Breeders Cup Tragedy: Interview with Wayne McIlwraith, AAEP "On Call" Veterinarian for ESPN

The following is part of a transcript of an interview with Dr. C. Wayne McIlwraith of Colorado State University by Eric Wing of the Breeders Cup press office, in response to the breakdown and subsequent euthanasia of the 2006 European champion Thoroughbred stakes horse George Washington in the Breeders Cup Classic at New Jersey's Monmouth Park two hours ago:

ERIC WING: We are live in the interview tent right now. We have with us Dr. C. Wayne McIlwraith, the (designated) On-Call veterinarian of the American Association of Equine Practitioners. We saw George Washington was eased late in the race. Can you give us an update on what is going on with George Washington?

DR. McILWRAITH: George Washington sustained an open fracture of the cannon bone in the right front fetlock joint and disarticulated the joint at the same time and had both sesamoid fractures broken. So it was a hopeless injury as far as repair, and he has been euthanized.

ERIC WING: Is this anything that can be attributed to a sloppy racetrack or not?
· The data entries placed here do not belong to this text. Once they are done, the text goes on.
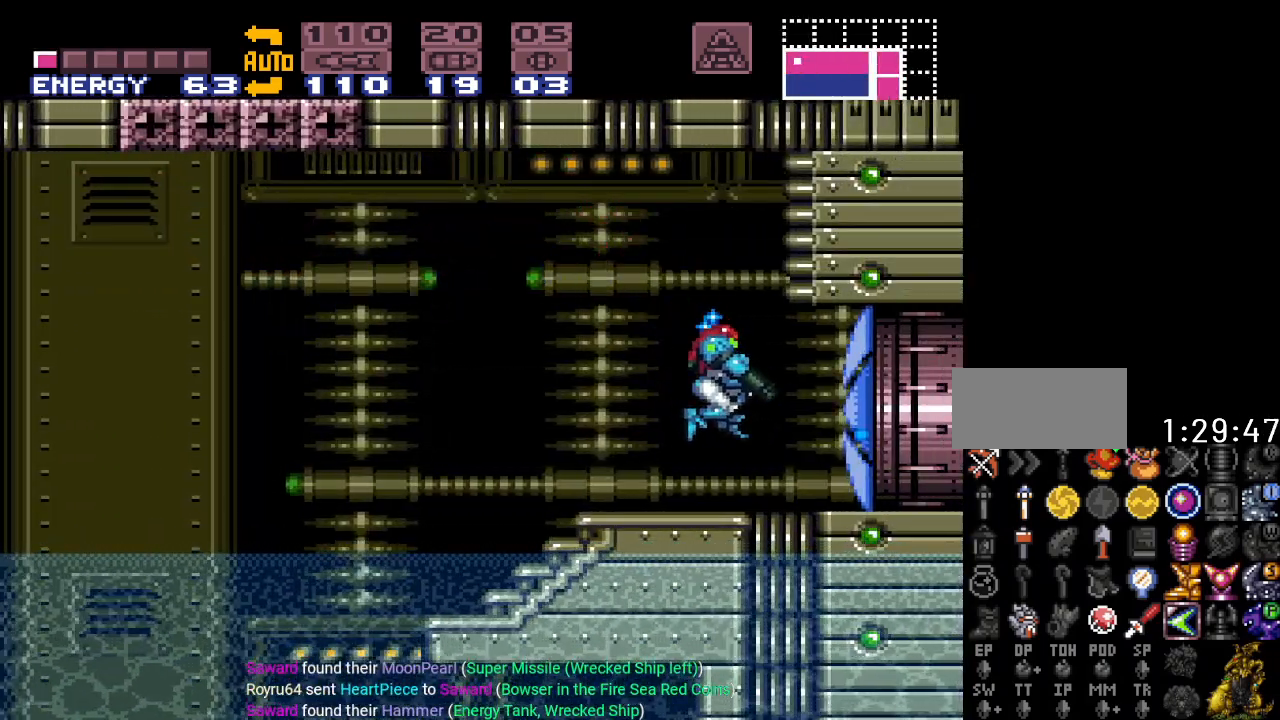
{"buttons": ["Y", "DPAD_RIGHT"], "events": [[66, "L1", "up"], [150, "Y", "down"]]}
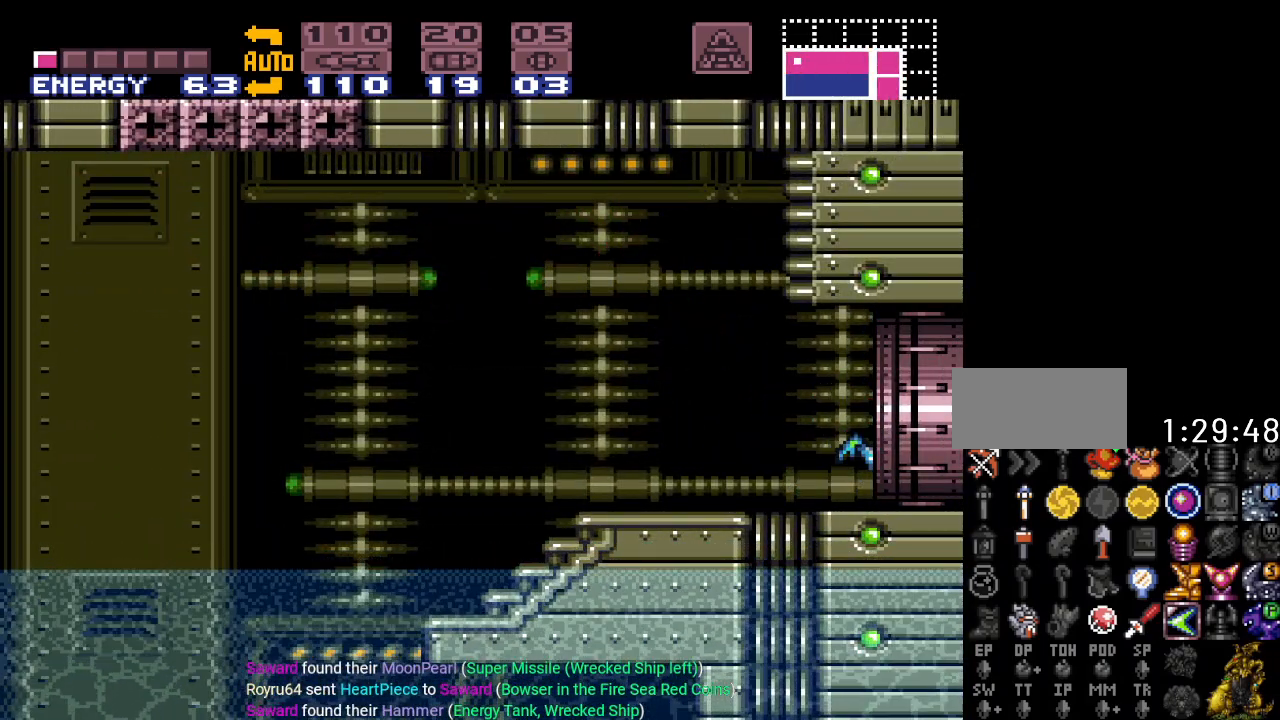
{"buttons": ["Y", "DPAD_RIGHT"], "events": []}
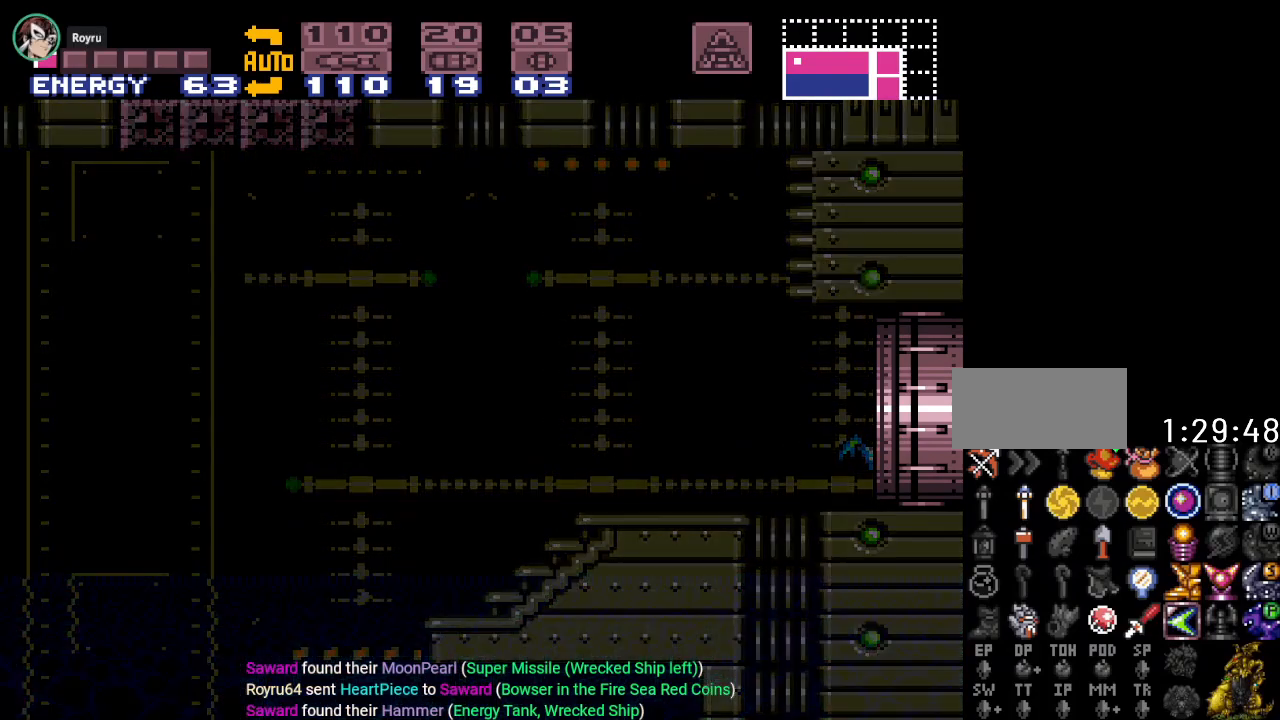
{"buttons": [], "events": [[66, "DPAD_RIGHT", "up"], [484, "Y", "up"]]}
DR. McILWRAITH: No. You know, there's been no comparative work done scientifically as far as the nature of the track. You know, at times, a sloppy racetrack at the end of the day, you could have some concerns, because they are running in the base; and then obviously the base is not made for them to be running on directly; like it was a very sloppy track. You know..the rest of the races have gone off well, but it's always a concern.
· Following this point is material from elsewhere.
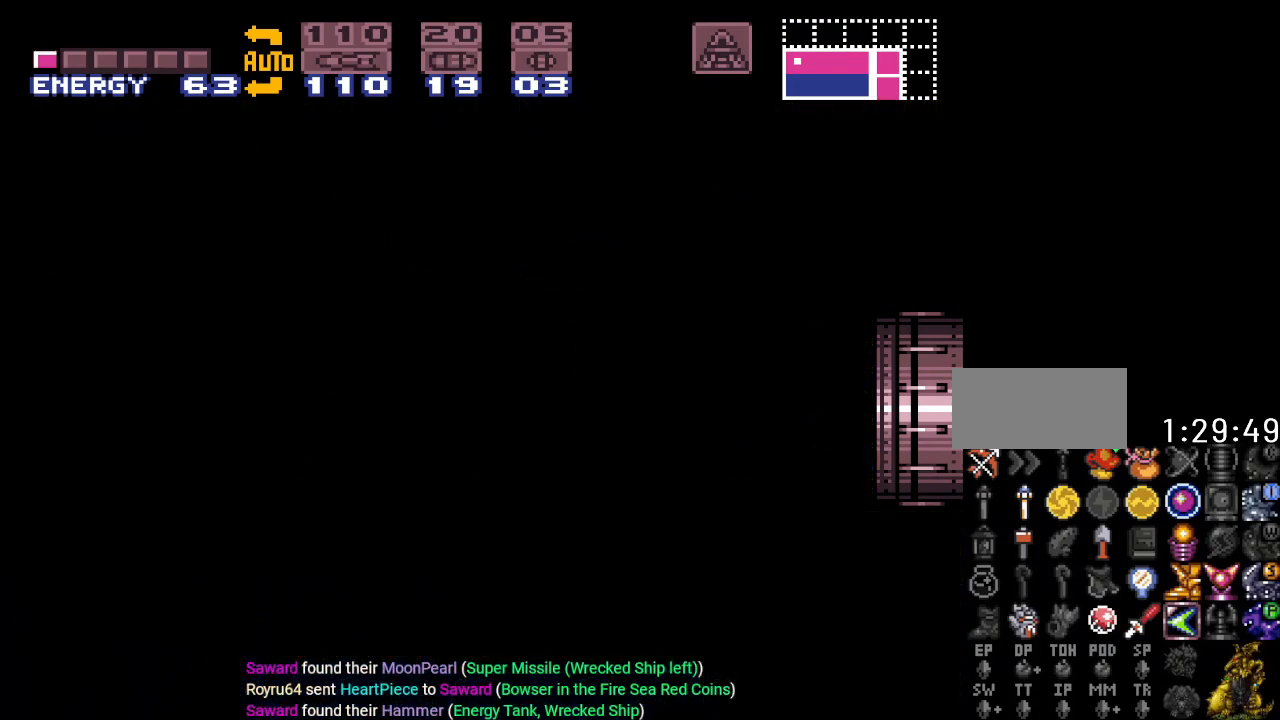
{"buttons": [], "events": []}
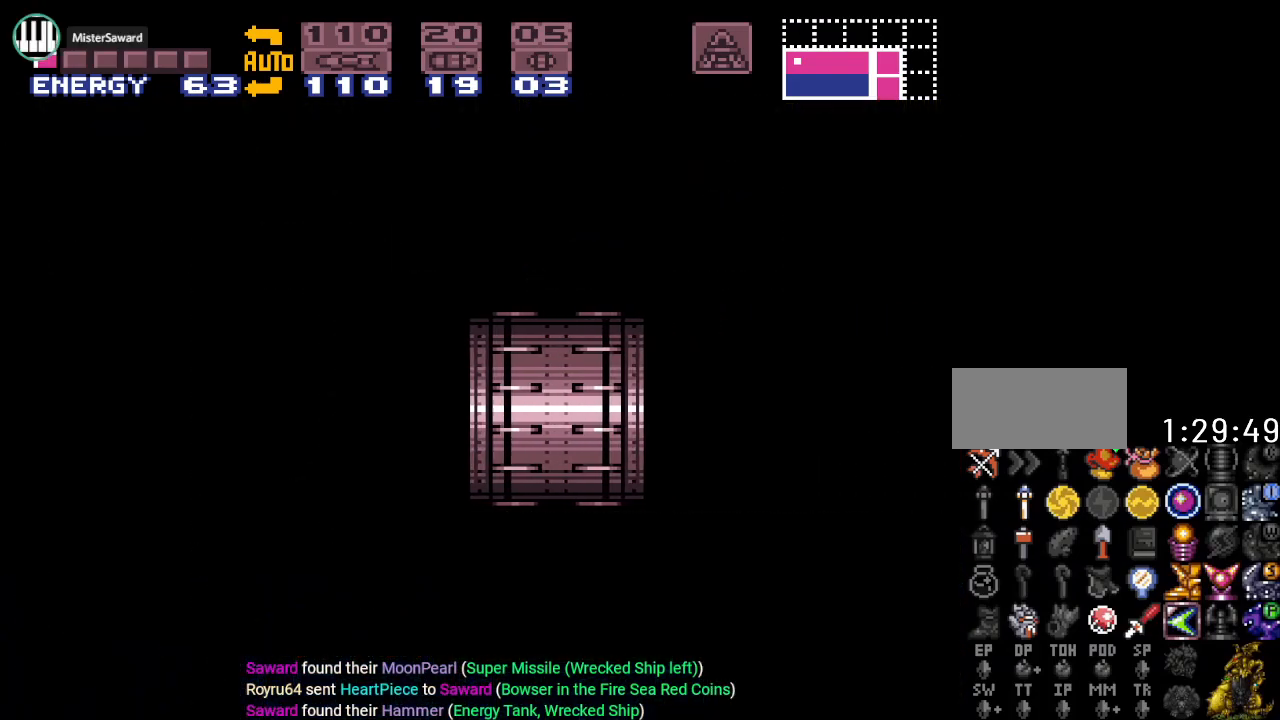
{"buttons": [], "events": []}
Q. It looked, watching the race, as a spectator, that George Washington was maybe having a little trouble negotiating the course early on. He seemed to be struggling, at least relative to the other horses. Is there any knowledge whatsoever about when during the course of the race this injury might have occurred?

DR. McILWRAITH: Well, typically these injuries occur in the last part of the race. They are more fatigued so they have got less support to the joint. And that's when the injuries normally occur. As you know, he's -- I think this is the first time he's raced on a dirt surface. And he could have had trouble with being less coordinated on that, as he's used to racing on grass; those are possibilities.

(continues)We generally consider these fractures to start as associated with earlier damage, so they can sustain a small degree of damage and then it can escalate into a fracture. So it is quite possible, especially when you have a horse that's relatively inexperienced at that surface and racing on a different surface.

We talk a lot now about investigating the cause of these fractures, minor incoordination or just not landing on the leg as exactly the same way as a horse that's completely used to that surface does.

ERIC WING: Were any of the three owners or trainer involved in the decision prior to euthanization, or is it an open-and-shut case, pardon the term.

DR. McILWRAITH: The decision was made very quickly. Aidan O'Brien was on the racetrack with the horse right after it happened and he requested euthanasia.

Q. I wish to point out, George Washington raced in the Classic at Churchill last year, but races on grass and switches to a track with a lot of water and slop, does it have any meaning, meaning is this a bad example?

DR. McILWRAITH: You mean a bad example to switch it to a sloppy track?

Q. Are you saying it's not a wise move that it should be or should not be done?

DR. McILWRAITH: No. I was being asked for sort of possibilities as to, if you can have contributing factors, and you can certainly have many contributing factors. But, no, I certainly did not imply that it's not a wise move.

ERIC WING: I don't mean to take you outside your field of expertise or your focus today, but as an onlooker and an observer, can you characterize in any way the emotions of Aiden O'Brien or the owners from where you stood?

DR. McILWRAITH: Well, we weren't there. (Dr. Bramlage) and I, we were across the racetrack. So we have no -- we weren't present for that. But I'm sure he's extremely upset about it.

ERIC WING: Doctor, as always, we appreciate your expertise and your speed in getting in here and updating us on the situation. Thank you very much.